Passage provided:

In some cases the pain is plain to see. My sink is leaking and my kitchen has become a swimming pool. This sale is easy for the only plumber that will make a house call at midnight.
But for many customers – those with many choices of service providers like entertainment customers, for example – the real pain is well hidden and it takes some skill to reveal it. Sure, we know they want great music for a great party, blah, blah, blah. But what is at the heart of what they really want?
The tricky part about finding this out is that we’re often dealing with a group of customers, not just one. An events committee for the corporate awards ceremony. A family for a wedding reception. So whose pain are we trying to ease? Who is making the buying decisions? Clearly it’s not always the same person who is paying the bill. Take one look at the poor father of the bride-to-be who has been told to keep his checkbook open and his mouth shut. Too many cooks in the entertainment-buying kitchen can be very confusing and make the sales process daunting. But I think I’ve discovered a secret about entertainment clients. They all have a common pain.

Stored entries:

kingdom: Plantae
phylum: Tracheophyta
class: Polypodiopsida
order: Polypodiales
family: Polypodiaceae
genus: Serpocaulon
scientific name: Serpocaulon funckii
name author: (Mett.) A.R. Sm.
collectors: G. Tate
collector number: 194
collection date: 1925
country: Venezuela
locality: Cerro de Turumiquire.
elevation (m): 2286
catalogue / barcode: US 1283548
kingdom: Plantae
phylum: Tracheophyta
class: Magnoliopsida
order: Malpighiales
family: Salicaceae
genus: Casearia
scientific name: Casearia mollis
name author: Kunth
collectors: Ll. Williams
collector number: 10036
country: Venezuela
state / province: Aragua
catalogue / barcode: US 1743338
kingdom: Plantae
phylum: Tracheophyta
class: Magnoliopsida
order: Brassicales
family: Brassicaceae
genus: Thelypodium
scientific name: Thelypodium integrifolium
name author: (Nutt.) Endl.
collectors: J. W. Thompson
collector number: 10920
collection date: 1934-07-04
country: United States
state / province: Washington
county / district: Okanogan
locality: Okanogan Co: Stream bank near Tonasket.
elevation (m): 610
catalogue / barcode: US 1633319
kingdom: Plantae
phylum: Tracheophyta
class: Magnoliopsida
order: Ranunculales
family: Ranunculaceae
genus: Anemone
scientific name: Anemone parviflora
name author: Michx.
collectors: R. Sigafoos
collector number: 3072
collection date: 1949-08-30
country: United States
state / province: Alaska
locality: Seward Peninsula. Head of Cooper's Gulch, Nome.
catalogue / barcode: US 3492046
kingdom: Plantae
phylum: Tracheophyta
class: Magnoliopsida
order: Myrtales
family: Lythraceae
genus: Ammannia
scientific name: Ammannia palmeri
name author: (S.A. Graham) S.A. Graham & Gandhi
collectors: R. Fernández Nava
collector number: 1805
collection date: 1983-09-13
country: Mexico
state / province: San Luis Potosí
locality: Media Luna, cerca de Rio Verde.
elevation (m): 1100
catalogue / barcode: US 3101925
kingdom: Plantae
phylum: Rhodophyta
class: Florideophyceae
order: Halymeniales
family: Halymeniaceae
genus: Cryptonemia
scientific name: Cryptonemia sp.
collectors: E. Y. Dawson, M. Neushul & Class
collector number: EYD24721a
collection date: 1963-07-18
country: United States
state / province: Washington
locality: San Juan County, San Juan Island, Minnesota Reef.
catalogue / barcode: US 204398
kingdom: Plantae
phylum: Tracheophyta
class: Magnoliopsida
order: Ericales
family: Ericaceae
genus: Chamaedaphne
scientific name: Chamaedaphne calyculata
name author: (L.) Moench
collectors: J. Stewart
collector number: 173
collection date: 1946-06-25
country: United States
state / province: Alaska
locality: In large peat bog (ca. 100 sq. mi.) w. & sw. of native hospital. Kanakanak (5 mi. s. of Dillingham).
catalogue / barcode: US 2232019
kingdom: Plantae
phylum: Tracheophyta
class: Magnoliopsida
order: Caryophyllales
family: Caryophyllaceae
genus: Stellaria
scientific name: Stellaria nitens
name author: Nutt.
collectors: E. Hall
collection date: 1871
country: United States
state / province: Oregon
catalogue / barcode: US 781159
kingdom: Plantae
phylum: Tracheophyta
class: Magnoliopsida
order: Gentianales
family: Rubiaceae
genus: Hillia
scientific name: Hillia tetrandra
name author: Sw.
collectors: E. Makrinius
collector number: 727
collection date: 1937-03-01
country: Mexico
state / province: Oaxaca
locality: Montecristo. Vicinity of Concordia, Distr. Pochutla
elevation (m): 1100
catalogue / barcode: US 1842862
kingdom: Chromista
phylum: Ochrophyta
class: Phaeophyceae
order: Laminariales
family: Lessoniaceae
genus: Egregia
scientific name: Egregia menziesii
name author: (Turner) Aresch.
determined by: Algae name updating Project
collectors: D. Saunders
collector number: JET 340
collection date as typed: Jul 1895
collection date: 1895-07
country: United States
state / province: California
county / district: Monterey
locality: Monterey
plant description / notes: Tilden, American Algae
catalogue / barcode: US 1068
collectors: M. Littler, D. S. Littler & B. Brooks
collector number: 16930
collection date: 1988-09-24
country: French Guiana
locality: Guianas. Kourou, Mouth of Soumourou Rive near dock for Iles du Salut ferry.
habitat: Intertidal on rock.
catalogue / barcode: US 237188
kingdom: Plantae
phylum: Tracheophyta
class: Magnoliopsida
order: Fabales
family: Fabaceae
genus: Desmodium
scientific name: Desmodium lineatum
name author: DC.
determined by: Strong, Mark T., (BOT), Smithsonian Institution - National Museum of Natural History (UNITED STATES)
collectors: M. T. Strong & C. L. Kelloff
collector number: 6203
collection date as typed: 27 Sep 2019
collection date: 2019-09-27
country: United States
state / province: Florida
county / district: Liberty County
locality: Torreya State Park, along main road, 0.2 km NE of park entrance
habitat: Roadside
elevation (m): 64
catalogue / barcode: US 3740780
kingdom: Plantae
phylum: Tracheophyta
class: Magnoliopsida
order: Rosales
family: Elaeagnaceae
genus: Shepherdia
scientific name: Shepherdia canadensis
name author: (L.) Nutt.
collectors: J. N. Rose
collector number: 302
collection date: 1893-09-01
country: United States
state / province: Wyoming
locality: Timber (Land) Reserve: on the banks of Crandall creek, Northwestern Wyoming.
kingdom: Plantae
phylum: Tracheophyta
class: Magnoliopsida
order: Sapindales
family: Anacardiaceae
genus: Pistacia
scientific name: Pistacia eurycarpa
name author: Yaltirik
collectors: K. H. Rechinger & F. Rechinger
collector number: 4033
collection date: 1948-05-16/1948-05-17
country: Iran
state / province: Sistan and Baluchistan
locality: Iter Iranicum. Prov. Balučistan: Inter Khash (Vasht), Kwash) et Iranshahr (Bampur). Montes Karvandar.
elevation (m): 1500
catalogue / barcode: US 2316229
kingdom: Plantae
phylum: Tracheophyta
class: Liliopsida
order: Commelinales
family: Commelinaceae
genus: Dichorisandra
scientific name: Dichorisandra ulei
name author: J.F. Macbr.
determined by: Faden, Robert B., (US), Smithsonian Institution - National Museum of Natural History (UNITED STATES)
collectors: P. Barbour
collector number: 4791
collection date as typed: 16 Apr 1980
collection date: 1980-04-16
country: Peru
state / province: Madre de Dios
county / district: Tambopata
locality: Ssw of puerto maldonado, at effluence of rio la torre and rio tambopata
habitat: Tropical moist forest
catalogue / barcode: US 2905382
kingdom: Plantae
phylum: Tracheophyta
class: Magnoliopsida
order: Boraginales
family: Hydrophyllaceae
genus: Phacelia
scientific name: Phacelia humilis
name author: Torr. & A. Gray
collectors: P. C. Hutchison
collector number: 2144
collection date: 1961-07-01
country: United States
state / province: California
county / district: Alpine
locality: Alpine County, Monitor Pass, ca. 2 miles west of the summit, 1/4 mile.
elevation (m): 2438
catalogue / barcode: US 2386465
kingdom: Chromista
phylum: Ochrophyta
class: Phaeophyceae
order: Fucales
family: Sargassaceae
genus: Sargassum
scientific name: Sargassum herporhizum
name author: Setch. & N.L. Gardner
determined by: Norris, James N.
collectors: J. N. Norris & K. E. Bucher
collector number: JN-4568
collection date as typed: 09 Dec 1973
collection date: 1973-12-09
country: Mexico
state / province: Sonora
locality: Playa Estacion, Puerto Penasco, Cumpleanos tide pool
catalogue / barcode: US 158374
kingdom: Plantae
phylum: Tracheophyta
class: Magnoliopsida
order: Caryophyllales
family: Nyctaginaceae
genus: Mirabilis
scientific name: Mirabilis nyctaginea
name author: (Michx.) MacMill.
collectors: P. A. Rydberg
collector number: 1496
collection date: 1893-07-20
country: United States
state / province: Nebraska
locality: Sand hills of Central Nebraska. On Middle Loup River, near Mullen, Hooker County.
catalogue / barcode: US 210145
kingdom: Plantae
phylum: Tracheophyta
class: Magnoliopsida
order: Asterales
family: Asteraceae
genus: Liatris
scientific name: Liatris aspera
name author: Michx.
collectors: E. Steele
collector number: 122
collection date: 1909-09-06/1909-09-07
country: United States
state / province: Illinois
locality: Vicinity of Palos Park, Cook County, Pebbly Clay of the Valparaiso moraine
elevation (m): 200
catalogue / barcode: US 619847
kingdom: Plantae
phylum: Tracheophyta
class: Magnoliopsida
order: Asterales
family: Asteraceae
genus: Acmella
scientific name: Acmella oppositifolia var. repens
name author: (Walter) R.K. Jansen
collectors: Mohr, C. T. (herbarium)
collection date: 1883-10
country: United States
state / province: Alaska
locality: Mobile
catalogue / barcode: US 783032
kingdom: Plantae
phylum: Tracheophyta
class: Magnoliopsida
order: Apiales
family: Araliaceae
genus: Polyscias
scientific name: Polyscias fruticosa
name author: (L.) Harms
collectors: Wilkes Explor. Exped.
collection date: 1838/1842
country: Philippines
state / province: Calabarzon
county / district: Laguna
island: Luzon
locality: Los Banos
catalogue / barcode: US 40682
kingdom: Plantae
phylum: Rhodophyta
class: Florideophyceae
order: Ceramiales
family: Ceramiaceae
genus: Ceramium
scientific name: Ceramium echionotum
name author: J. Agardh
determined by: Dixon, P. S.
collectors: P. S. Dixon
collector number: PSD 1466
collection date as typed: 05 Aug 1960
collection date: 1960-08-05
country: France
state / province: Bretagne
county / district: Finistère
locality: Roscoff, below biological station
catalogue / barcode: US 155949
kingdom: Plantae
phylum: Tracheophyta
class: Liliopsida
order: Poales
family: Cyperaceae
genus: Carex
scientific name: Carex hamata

Your goal:
Can you quote the passage on customer pain word for word, from "In some cases" down to "they really want?"? The entries play no part in what is asked here.

Solution to the exercise:
In some cases the pain is plain to see. My sink is leaking and my kitchen has become a swimming pool. This sale is easy for the only plumber that will make a house call at midnight.
But for many customers – those with many choices of service providers like entertainment customers, for example – the real pain is well hidden and it takes some skill to reveal it. Sure, we know they want great music for a great party, blah, blah, blah. But what is at the heart of what they really want?